Salary earners who are lucky enough to receive an end-of-year bonus should stop and think that this money, or even half of it, could help you achieve financial freedom, an actuary says.
Niel Fourie, public policy actuary at the Actuarial Society of South Africa, says you may already have set your heart on something that will bring instant gratification, such as Christmas gifts, new clothing or something for your home.
But, he says, salary earners can achieve financial freedom, with the far greater rewards that come with that, if they delay gratification that is, if they are disciplined enough to spend in line with a budget and use windfall money such as an annual bonus to whittle down debt rather than buy items of little long-term value.
I dont want to sound like the Grinch who stole Christmas, but if, instead, you used your bonus money to reduce debt or to save, you could become debt-free much earlier than you think, Fourie says.
Imagine being free of home loan repayments every month? Fourie says paying your bonus into your home loan could cut the term of you bond by almost half, depending on your circumstances.
And if you can’t face not spending any of your bonus on yourself and your family, spending half of it and paying the other half into your home loan could mean your bond term being much reduced.
Fourie says using your bonus in this way would not only save you thousands of rands in interest, but it would also free up a significant amount of money in future, which could then be used for other long-term goals, such as a child’s education or your retirement.
Fourie uses the example of a 30-year-old earning a net income of R24 000 a month and receiving a R24 000 net bonus at the end of November each year.
Assume you are this person and have just bought a house with a bond of R1 million, on which you have monthly repayments of R8 000 over 20 years.
Fourie also assumes your income and bonus increase with salary inflation of eight percent every year.
He says if you pay half of your annual R24 000 bonus towards your bond each year, you will reduce your home loan term by six year to 14 years in total.
If you pay your full bonus into your home loan account every year, you would reduce your term from 20 years to 11 years, and be the owner of a bond-free house by the age of 41.

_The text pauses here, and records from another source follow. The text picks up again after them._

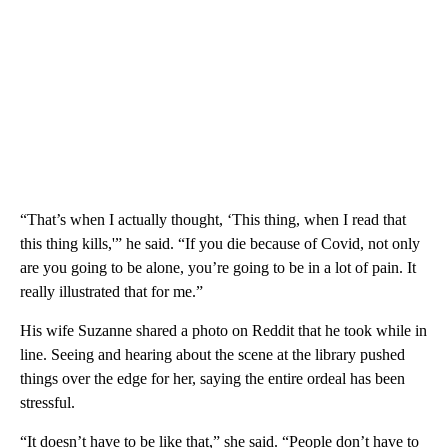
“That’s when I actually thought, ‘This thing, when I read that
this thing kills,'” he said. “If you die because of Covid, not only
are you going to be alone, you’re going to be in a lot of pain. It
really illustrated that for me.”
His wife Suzanne shared a photo on Reddit that he took while in
line. Seeing and hearing about the scene at the library pushed
things over the edge for her, saying the entire ordeal has been
stressful.
“It doesn’t have to be like that,” she said. “People don’t have to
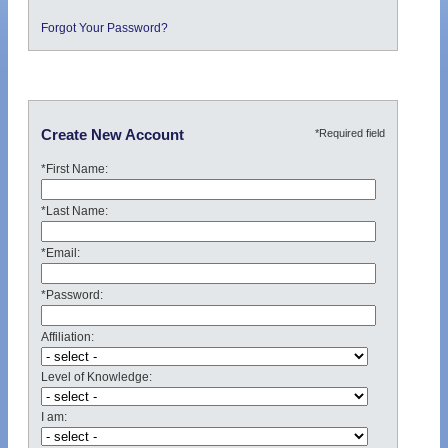
Forgot Your Password?
*Required field
Create New Account
*First Name:
*Last Name:
*Email:
*Password:
Affiliation:
Level of Knowledge:
I am:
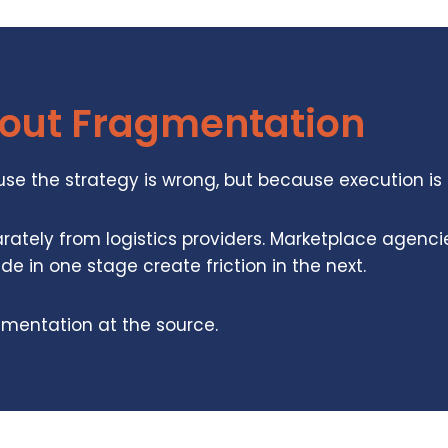
hout Fragmentation
ause the strategy is wrong, but because execution i
rately from logistics providers. Marketplace agenc
 in one stage create friction in the next.
gmentation at the source.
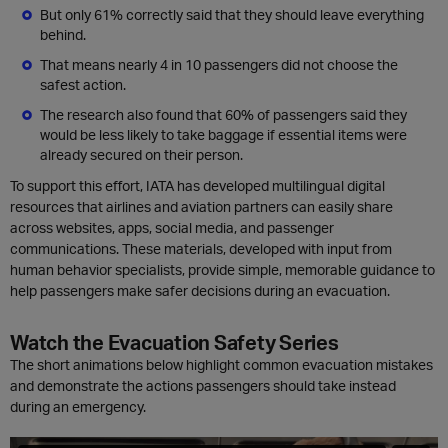
But only 61% correctly said that they should leave everything
behind.
That means nearly 4 in 10 passengers did not choose the
safest action.
The research also found that 60% of passengers said they
would be less likely to take baggage if essential items were
already secured on their person.
To support this effort, IATA has developed multilingual digital
resources that airlines and aviation partners can easily share
across websites, apps, social media, and passenger
communications. These materials, developed with input from
human behavior specialists, provide simple, memorable guidance to
help passengers make safer decisions during an evacuation.
Watch the Evacuation Safety Series
The short animations below highlight common evacuation mistakes
and demonstrate the actions passengers should take instead
during an emergency.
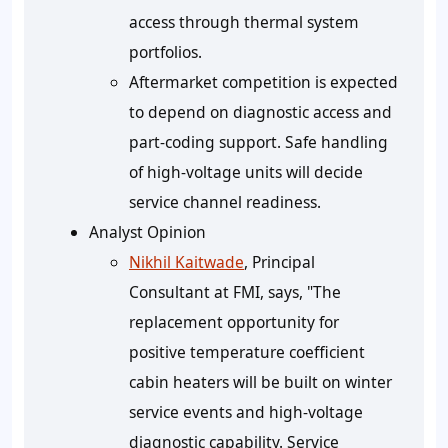
access through thermal system
portfolios.
Aftermarket competition is expected
to depend on diagnostic access and
part-coding support. Safe handling
of high-voltage units will decide
service channel readiness.
Analyst Opinion
Nikhil Kaitwade
, Principal
Consultant at FMI, says, "The
replacement opportunity for
positive temperature coefficient
cabin heaters will be built on winter
service events and high-voltage
diagnostic capability. Service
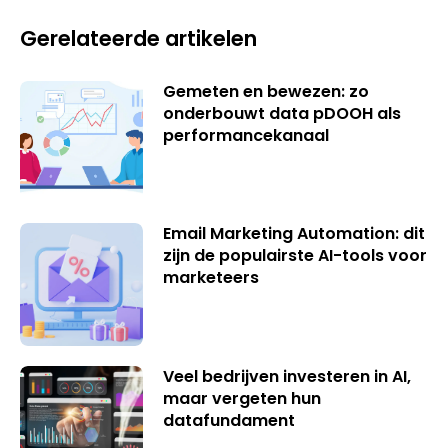
Gerelateerde artikelen
Gemeten en bewezen: zo
onderbouwt data pDOOH als
performancekanaal
Email Marketing Automation: dit
zijn de populairste AI-tools voor
marketeers
Veel bedrijven investeren in AI,
maar vergeten hun
datafundament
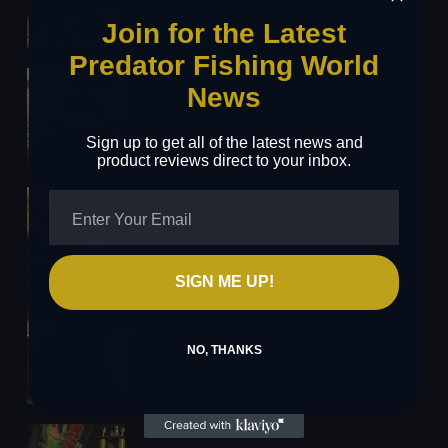
25/03/2026
Join for the Latest
Predator Fishing World
News
Kuore enters the scene with performance-
first approach
Sign up to get all of the latest news and
24/03/2026
product reviews direct to your inbox.
Perch Fishing with Livebaits: The Polyball
Rig
24/03/2026
SIGN ME UP!
The Uni Knot: Step-by-Step Guide for Lure
NO, THANKS
Fishing
16/03/2026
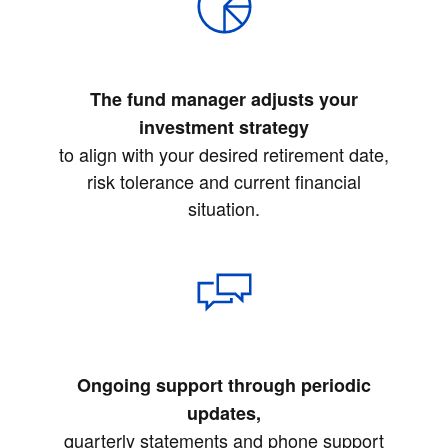
The fund manager adjusts your
investment strategy
to align with your desired retirement date,
risk tolerance and current financial
situation.
Ongoing support through periodic
updates,
quarterly statements and phone support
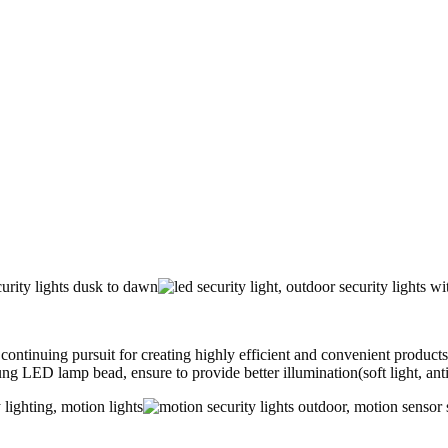
uing pursuit for creating highly efficient and convenient products fo
ung LED lamp bead, ensure to provide better illumination(soft light, an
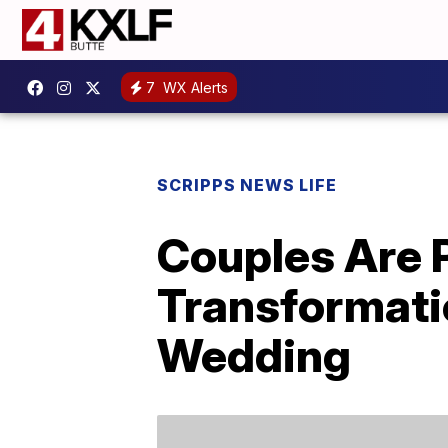
7
WX Alerts
SCRIPPS NEWS LIFE
Couples Are 
Transformati
Wedding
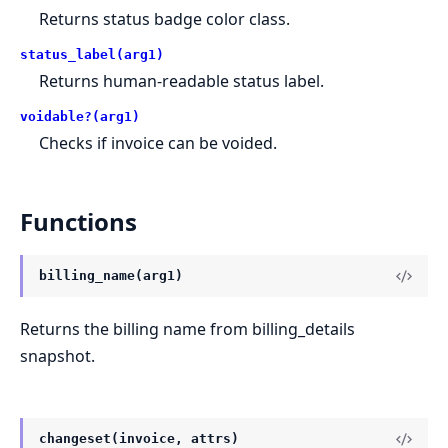
Returns status badge color class.
status_label(arg1)
Returns human-readable status label.
voidable?(arg1)
Checks if invoice can be voided.
Functions
billing_name(arg1)
Returns the billing name from billing_details
snapshot.
changeset(invoice, attrs)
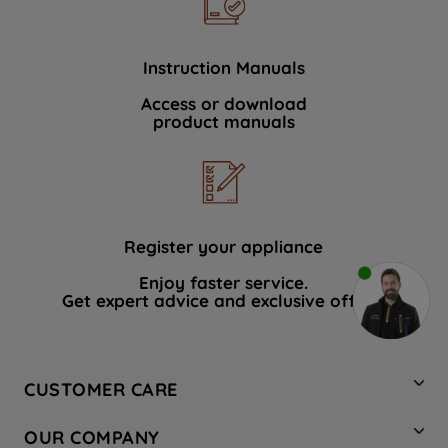
Instruction Manuals
Access or download
product manuals
Register your appliance
Enjoy faster service.
Get expert advice and exclusive offers.
CUSTOMER CARE
Contact Us
OUR COMPANY
Hotpoint Service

Fourie says the same is true for a mortgage bond that you have had for a number of years. Using the same assumptions, Fourie found that a five-year-old bond could be paid off in 10 years if you put half of your bonus in your home loan account and in eight years if you put your entire bonus in your home loan.
A bond taken out 10 years ago could be paid off in seven years if you paid in half of your bonus each year, and in five years if you paid your full bonus into the account.
Fourie says there is nothing wrong with using some of your bonus money to spoil yourself and your family. However, if you are servicing debt, your first priority should be to settle this.
Short-term debt, with the highest interest rates, such as credit card debt and clothing accounts, should be at the top of your list, followed by your car repayments and then long-term debt such as your bond.
He says if you are paying school fees, you could use your bonus to pay your school fees upfront and benefit from the five to ten percent discount often offered by schools.
If you then paid the money you saved on school fees into your bond, you would benefit twice: once from the discount and then from the interest saved on the outstanding amount of your home loan.
Fourie says that if you are not servicing a home loan, it would be wise to invest a portion of your annual bonus for your retirement.
If you invest from your annual bonus the same percentage as from your salary, you are likely to end up with an eight percent bigger pension at retirement. If you decide to contribute your entire bonus towards your retirement savings every year, you are likely to end up with a pension of between 30 and 80 percent more at retirement, depending on your contribution percentage and salary.